Recursive CTE for hierarchical data in PostgreSQL - Time & Space Complexity
When working with hierarchical data, recursive queries help us find all related items step-by-step.
We want to know how the time to get all related data grows as the hierarchy gets bigger.
Analyze the time complexity of the following recursive query.
WITH RECURSIVE subordinates AS (
SELECT employee_id, manager_id
FROM employees
WHERE manager_id IS NULL
UNION ALL
SELECT e.employee_id, e.manager_id
FROM employees e
JOIN subordinates s ON e.manager_id = s.employee_id
)
SELECT * FROM subordinates;
This query finds all employees under the top-level managers by repeatedly joining employees to their managers.
- Primary operation: Recursive join between employees and subordinates.
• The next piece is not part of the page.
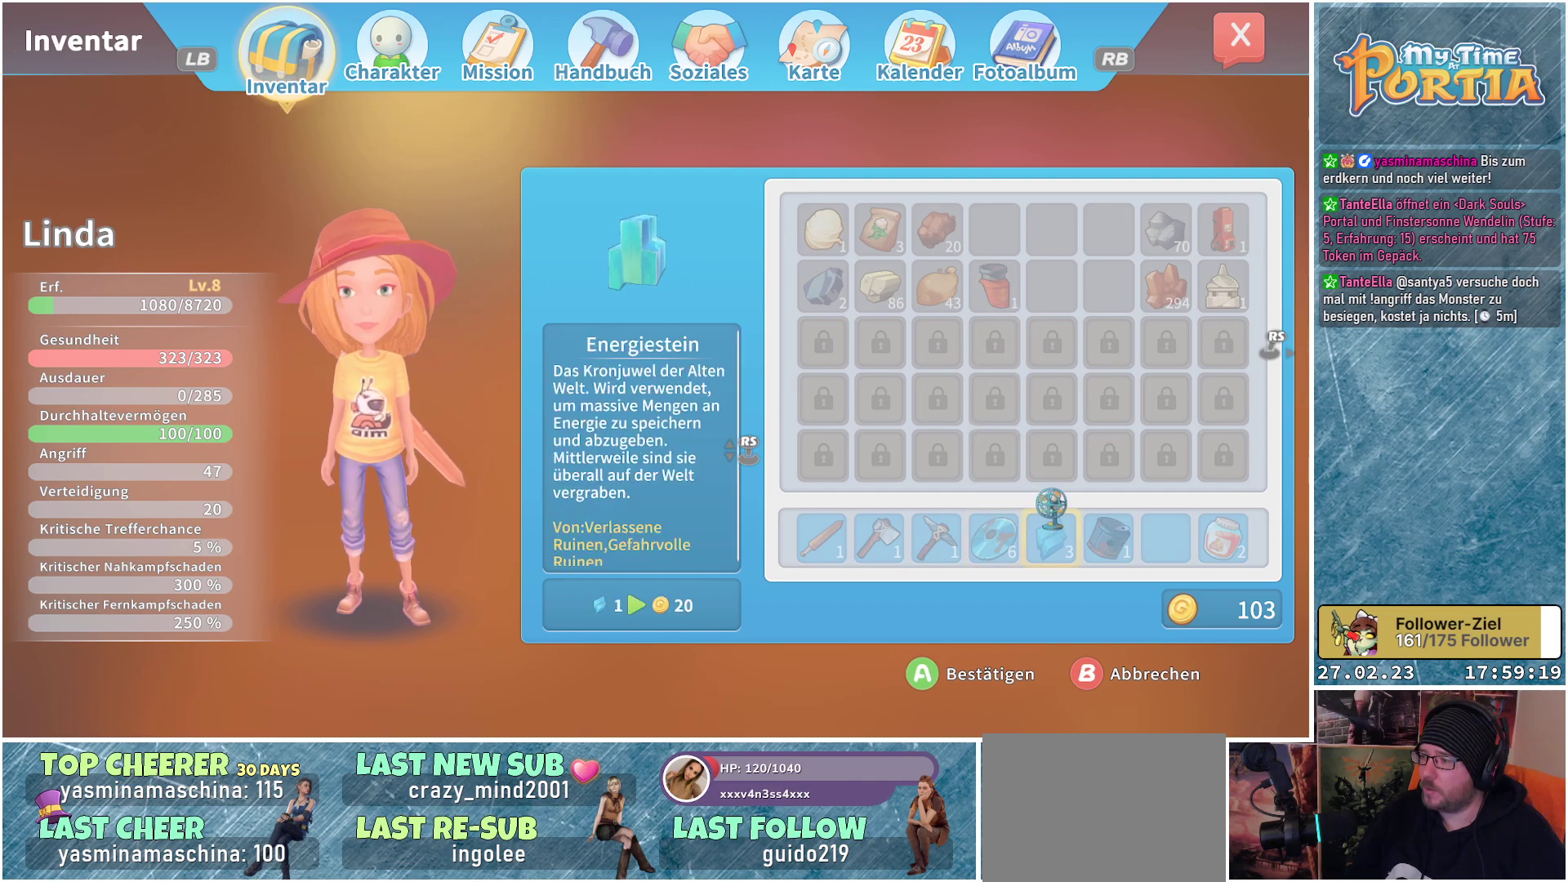
{"buttons": ["DPAD_RIGHT"], "left_stick": "center", "right_stick": "center", "events": [[83, "DPAD_DOWN", "up"], [250, "DPAD_RIGHT", "down"], [334, "DPAD_RIGHT", "up"], [451, "DPAD_RIGHT", "down"]]}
- How many times: Once per level of the hierarchy until all employees are found.
Each recursion step adds employees reporting to the previous level.
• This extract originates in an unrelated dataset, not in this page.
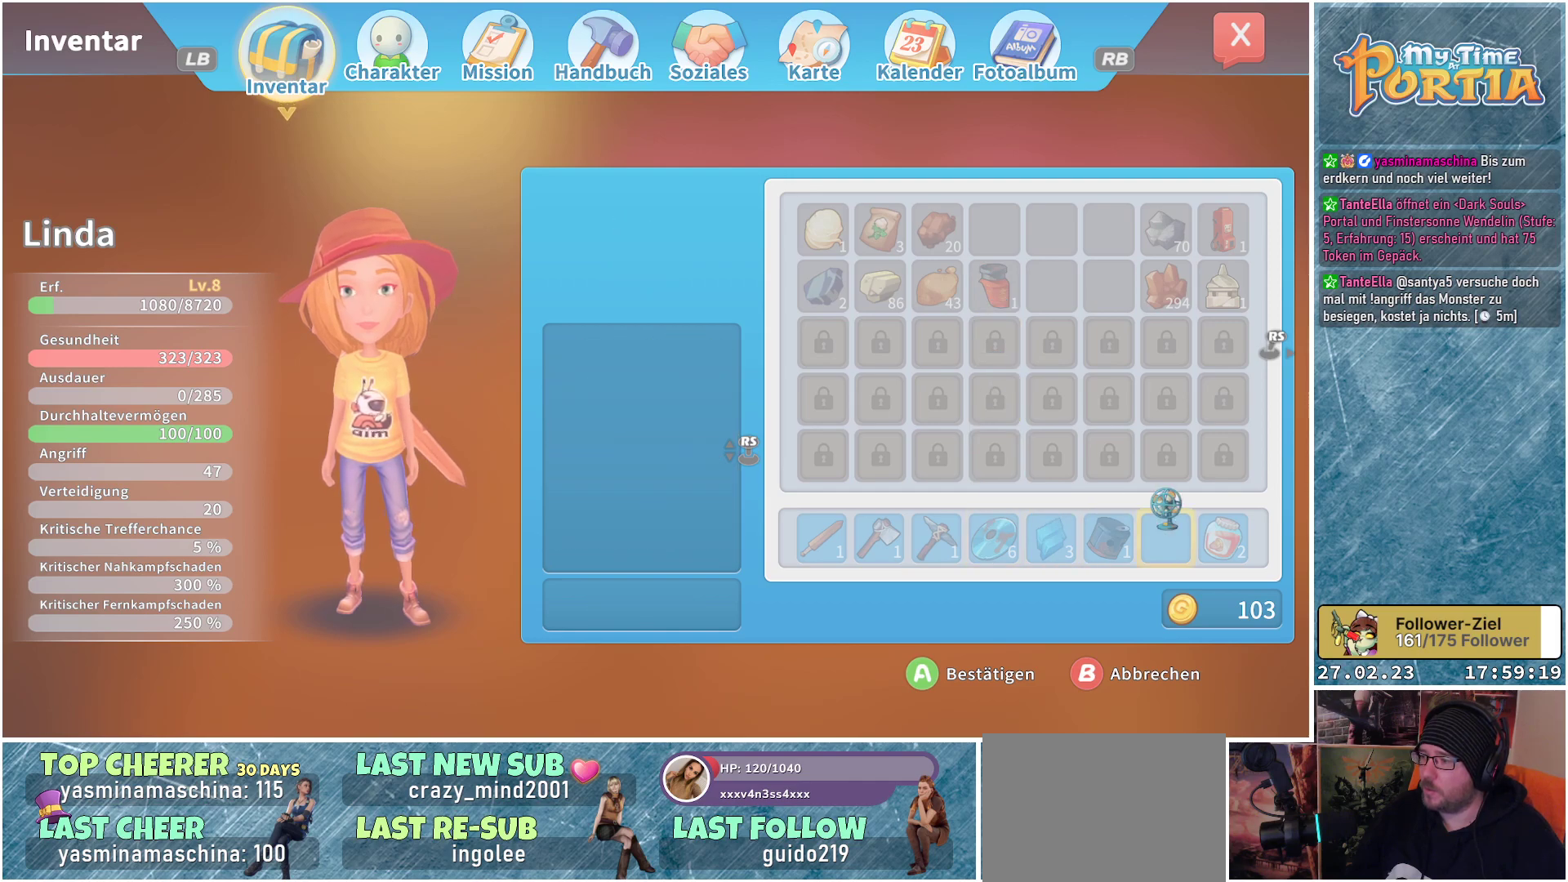
{"buttons": [], "left_stick": "center", "right_stick": "center", "events": [[33, "DPAD_RIGHT", "up"], [166, "A", "down"], [300, "A", "up"]]}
| Input Size (n) | Approx. Operations |
|---|---|
| 10 | About 10 joins to find all employees. |
| 100 | About 100 joins as it explores each employee once. |
| 1000 | About 1000 joins, one per employee in the hierarchy. |
Pattern observation: The work grows roughly in direct proportion to the number of employees.
Time Complexity: O(n)
This means the query time grows linearly with the number of employees in the hierarchy.
[X] Wrong: "Recursive queries always take exponential time because they repeat work."
[OK] Correct: The query visits each employee once, so work grows linearly, not exponentially.
Understanding recursive queries helps you handle real-world data like org charts or file systems efficiently.
What if the hierarchy had cycles? How would that affect the time complexity of the recursive query?